____ DATA PROVIDED

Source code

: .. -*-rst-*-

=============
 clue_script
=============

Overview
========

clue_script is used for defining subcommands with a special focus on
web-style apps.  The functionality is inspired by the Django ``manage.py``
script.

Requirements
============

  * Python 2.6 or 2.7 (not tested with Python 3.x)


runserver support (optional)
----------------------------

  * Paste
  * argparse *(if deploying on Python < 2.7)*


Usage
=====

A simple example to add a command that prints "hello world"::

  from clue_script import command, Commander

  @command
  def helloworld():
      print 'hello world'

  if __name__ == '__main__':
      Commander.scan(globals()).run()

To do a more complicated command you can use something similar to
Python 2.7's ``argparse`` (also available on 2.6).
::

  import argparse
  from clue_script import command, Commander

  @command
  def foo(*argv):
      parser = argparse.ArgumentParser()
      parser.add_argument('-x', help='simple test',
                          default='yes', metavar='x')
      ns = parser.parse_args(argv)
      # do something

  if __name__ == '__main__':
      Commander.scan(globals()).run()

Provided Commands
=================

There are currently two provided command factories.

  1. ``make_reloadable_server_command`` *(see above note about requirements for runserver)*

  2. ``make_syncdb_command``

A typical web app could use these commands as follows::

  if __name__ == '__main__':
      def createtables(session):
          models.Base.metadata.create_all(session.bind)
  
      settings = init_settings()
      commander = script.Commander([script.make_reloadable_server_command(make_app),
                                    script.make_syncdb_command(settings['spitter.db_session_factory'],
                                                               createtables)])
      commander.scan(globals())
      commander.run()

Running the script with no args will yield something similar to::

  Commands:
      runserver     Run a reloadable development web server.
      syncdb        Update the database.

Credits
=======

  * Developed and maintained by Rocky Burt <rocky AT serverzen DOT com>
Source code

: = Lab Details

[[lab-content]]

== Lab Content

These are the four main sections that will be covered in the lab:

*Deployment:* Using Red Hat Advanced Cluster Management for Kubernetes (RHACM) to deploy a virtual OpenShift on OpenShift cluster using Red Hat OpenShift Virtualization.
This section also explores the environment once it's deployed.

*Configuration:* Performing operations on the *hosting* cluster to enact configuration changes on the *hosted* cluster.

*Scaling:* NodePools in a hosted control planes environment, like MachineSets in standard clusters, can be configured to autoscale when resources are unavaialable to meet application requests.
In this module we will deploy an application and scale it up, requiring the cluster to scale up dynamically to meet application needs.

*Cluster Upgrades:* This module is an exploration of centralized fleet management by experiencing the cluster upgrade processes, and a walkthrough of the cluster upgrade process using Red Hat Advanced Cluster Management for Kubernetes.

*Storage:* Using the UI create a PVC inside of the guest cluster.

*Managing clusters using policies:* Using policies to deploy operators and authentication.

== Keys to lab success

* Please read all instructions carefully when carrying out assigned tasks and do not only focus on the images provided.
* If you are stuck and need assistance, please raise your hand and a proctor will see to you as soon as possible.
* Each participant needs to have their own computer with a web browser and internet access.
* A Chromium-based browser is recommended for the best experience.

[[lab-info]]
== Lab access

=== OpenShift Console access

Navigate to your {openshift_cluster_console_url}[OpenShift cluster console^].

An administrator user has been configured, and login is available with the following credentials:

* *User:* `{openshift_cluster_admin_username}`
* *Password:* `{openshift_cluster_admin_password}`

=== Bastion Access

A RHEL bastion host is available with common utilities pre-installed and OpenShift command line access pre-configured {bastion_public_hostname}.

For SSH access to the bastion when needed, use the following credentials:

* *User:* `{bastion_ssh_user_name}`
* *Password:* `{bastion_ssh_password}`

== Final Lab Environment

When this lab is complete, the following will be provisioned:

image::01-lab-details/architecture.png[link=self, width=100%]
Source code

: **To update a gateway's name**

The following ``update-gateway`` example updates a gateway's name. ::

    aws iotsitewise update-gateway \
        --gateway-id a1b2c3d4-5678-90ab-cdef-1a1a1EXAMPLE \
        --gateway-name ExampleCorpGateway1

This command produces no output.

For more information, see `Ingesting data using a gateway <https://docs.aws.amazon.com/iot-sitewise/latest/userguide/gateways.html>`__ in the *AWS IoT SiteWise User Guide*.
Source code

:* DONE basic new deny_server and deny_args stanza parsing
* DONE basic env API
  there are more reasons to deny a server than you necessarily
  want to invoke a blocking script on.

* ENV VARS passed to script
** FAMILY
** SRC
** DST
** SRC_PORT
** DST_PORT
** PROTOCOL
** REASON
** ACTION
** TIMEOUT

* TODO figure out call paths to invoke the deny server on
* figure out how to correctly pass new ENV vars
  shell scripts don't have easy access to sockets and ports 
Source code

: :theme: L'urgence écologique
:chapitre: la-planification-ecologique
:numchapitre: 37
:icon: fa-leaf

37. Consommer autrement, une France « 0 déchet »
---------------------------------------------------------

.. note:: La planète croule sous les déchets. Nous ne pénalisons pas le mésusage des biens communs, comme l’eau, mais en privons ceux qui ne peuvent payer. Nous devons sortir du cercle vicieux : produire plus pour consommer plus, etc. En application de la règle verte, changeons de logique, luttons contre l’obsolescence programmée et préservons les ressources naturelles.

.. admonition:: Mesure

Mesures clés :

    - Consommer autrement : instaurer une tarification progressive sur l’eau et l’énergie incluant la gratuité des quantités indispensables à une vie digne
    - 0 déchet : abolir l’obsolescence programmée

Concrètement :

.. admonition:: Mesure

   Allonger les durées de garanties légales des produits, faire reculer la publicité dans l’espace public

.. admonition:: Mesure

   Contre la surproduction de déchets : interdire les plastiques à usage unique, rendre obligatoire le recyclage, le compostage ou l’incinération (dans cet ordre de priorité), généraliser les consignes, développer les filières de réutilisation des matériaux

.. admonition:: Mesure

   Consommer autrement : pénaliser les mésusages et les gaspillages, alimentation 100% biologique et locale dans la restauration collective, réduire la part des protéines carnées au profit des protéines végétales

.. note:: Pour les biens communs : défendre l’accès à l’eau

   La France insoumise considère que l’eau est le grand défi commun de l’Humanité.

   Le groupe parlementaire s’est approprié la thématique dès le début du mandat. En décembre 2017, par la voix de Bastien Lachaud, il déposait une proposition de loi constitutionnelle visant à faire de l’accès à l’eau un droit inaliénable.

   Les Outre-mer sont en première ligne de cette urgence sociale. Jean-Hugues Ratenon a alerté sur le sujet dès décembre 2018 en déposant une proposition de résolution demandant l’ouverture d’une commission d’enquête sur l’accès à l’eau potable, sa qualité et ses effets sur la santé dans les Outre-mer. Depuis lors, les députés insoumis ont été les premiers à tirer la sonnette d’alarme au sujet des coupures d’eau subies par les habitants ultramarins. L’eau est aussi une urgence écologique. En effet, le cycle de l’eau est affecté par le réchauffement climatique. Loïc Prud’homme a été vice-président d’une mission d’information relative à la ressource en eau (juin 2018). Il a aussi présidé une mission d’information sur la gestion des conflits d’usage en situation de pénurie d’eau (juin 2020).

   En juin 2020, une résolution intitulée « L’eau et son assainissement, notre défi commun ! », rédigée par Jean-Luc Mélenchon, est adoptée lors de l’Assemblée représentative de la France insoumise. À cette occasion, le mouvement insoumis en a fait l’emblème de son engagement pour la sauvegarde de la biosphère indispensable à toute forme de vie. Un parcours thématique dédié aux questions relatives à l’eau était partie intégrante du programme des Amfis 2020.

________

ACTION ITEM:
Filter the entries above down to the lines that contain "hosted".

RESPONSE AREA:
*Configuration:* Performing operations on the *hosting* cluster to enact configuration changes on the *hosted* cluster.
*Scaling:* NodePools in a hosted control planes environment, like MachineSets in standard clusters, can be configured to autoscale when resources are unavaialable to meet application requests.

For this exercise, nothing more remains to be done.